» Assignment: All of the listing must be given again exactly, except that the images are dropped.

» Listed records:
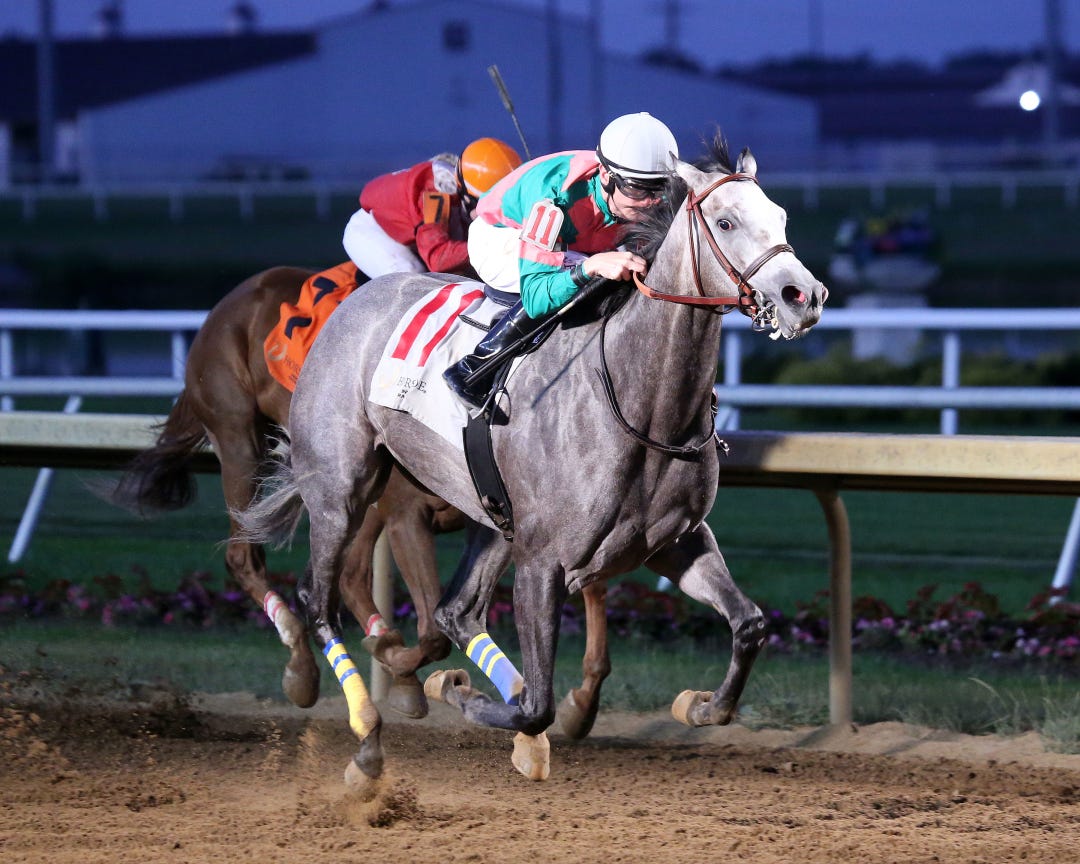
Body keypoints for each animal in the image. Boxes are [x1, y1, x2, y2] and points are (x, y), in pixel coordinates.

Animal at [108, 264, 612, 735]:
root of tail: (229, 302)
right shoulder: (408, 516)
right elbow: (432, 629)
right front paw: (399, 668)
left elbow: (583, 579)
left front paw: (581, 701)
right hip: (244, 445)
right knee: (248, 557)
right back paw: (303, 665)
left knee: (345, 575)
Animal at [238, 137, 827, 784]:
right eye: (725, 222)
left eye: (781, 217)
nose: (804, 297)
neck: (642, 403)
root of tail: (356, 300)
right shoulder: (543, 562)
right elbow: (536, 704)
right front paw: (462, 696)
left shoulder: (676, 542)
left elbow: (750, 625)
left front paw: (698, 706)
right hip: (342, 489)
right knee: (319, 601)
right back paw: (368, 734)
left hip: (493, 515)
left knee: (454, 611)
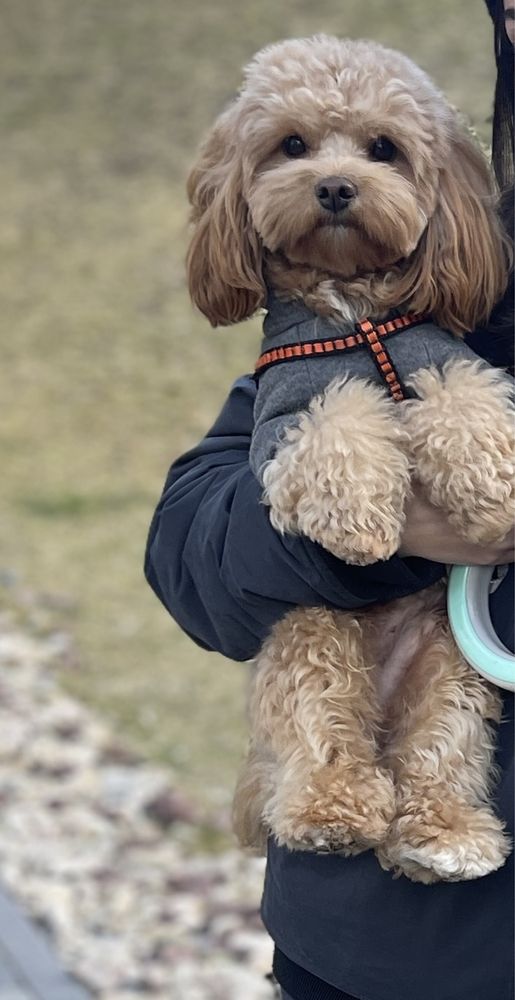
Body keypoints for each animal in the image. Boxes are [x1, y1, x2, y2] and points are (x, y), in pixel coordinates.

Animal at [184, 37, 512, 884]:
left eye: (382, 148)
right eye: (291, 145)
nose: (334, 187)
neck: (356, 315)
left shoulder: (445, 359)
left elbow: (465, 398)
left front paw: (494, 490)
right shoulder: (283, 429)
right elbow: (341, 421)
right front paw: (361, 518)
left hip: (448, 665)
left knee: (436, 756)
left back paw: (442, 838)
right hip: (309, 630)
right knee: (325, 726)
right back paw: (330, 811)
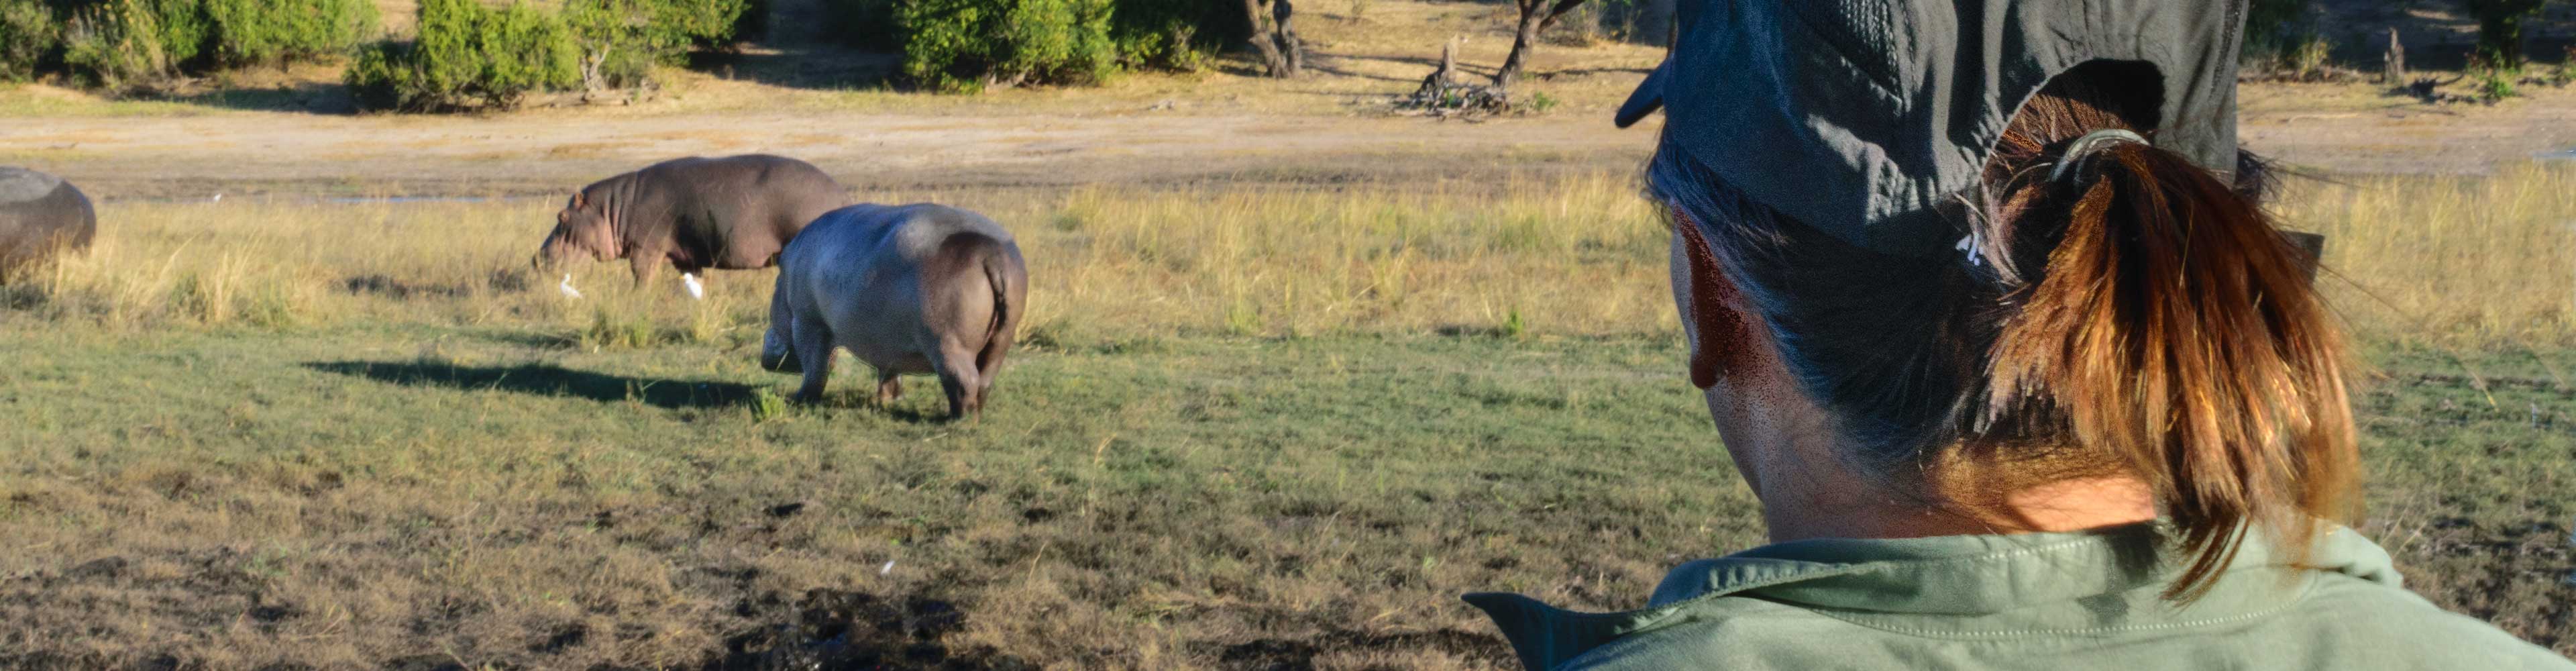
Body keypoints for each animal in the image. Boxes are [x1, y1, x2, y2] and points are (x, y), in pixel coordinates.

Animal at [533, 154, 850, 293]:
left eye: (561, 217)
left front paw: (638, 297)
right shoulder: (689, 258)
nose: (536, 258)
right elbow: (695, 281)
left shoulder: (644, 249)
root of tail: (842, 194)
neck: (612, 209)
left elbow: (641, 278)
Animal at [759, 203, 1028, 419]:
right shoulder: (888, 342)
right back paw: (973, 415)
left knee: (964, 380)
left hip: (949, 344)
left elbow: (815, 368)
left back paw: (956, 420)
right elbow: (889, 370)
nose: (763, 356)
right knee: (985, 381)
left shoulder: (808, 323)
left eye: (774, 285)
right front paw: (890, 399)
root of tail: (991, 252)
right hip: (1001, 341)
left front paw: (800, 400)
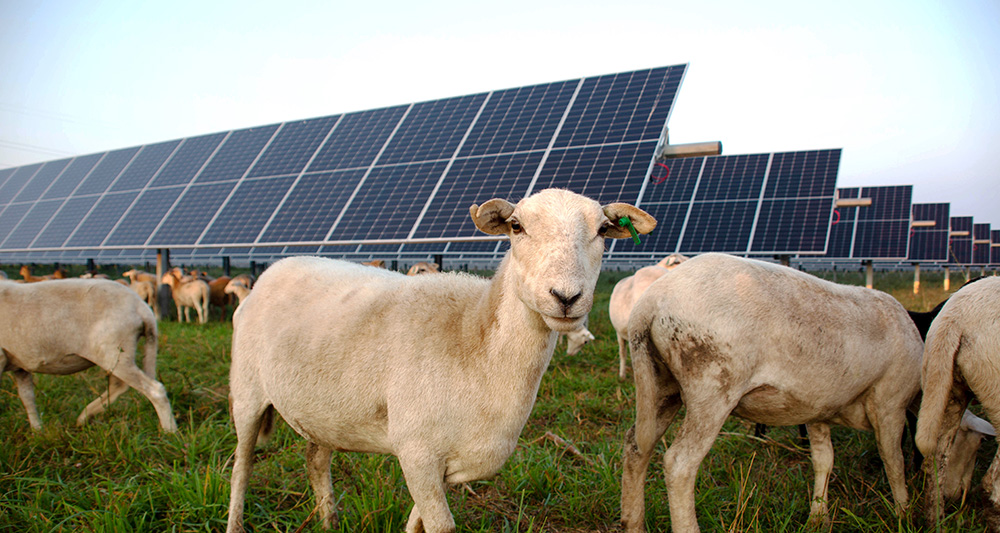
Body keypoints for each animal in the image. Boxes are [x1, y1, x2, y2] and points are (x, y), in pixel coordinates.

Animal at [0, 278, 178, 432]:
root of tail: (141, 307)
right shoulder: (20, 365)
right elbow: (27, 398)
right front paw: (37, 431)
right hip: (114, 354)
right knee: (118, 385)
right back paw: (84, 417)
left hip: (113, 350)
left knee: (154, 389)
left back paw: (170, 431)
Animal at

» Answer:
Body keypoints for each animal in the image. Boxes are [x1, y1, x2, y2] and points are (x, y), in pixel coordinates.

Animal at [108, 264, 612, 735]:
root of tail: (229, 302)
right shoulder: (408, 516)
right elbow: (432, 629)
right front paw: (399, 668)
left elbow: (583, 579)
left front paw: (581, 701)
right hip: (244, 445)
right knee: (248, 557)
right back paw: (303, 665)
left knee: (345, 575)
Animal at [238, 137, 827, 784]:
right eye: (725, 222)
left eye: (781, 217)
nose: (804, 297)
neck: (642, 403)
root of tail: (356, 300)
right shoulder: (543, 562)
right elbow: (536, 704)
right front paw: (462, 696)
left shoulder: (676, 542)
left elbow: (750, 625)
left front paw: (698, 706)
right hip: (342, 489)
right knee: (319, 601)
right back paw: (368, 734)
left hip: (493, 515)
left knee: (454, 611)
Body keypoints for each animal in the image. Boxes are [x1, y1, x2, y2] and points are (x, y), in pixel coordinates.

Animal at [184, 37, 512, 884]:
left eye: (382, 148)
right eye: (291, 145)
nose: (334, 187)
neck: (356, 315)
left shoulder: (445, 359)
left elbow: (465, 398)
left front paw: (494, 490)
right shoulder: (283, 429)
right elbow: (341, 421)
right front paw: (361, 518)
left hip: (448, 665)
left knee: (436, 756)
left back paw: (442, 838)
right hip: (309, 630)
right knee: (325, 726)
right back paw: (330, 811)
Body keypoints for each animal in the image. Boxes are [x1, y1, x2, y2] and points are (x, y), in pixel coordinates.

Animal at [533, 154, 850, 293]:
left eye: (561, 217)
left front paw: (638, 297)
right shoulder: (689, 258)
nose: (536, 258)
right elbow: (695, 281)
left shoulder: (644, 249)
root of tail: (842, 194)
neck: (612, 209)
left elbow: (641, 278)
Animal at [759, 203, 1028, 419]:
right shoulder: (888, 342)
right back paw: (973, 415)
left knee: (964, 380)
left hip: (949, 344)
left elbow: (815, 368)
left back paw: (956, 420)
right elbow: (889, 370)
nose: (763, 356)
right knee: (985, 381)
left shoulder: (808, 323)
left eye: (774, 285)
right front paw: (890, 399)
root of tail: (991, 252)
right hip: (1001, 341)
left front paw: (800, 400)
Body keypoints for each animal in the image. Boxes are [x1, y1, x2, y2] and points are (x, y), in pixel coordinates.

Animal at [0, 278, 178, 432]:
root of tail: (141, 307)
right shoulder: (20, 365)
right elbow: (27, 398)
right front paw: (37, 431)
right hip: (114, 354)
right knee: (118, 385)
right back paw: (84, 417)
left hip: (113, 350)
left knee: (154, 389)
left back paw: (170, 431)
Animal at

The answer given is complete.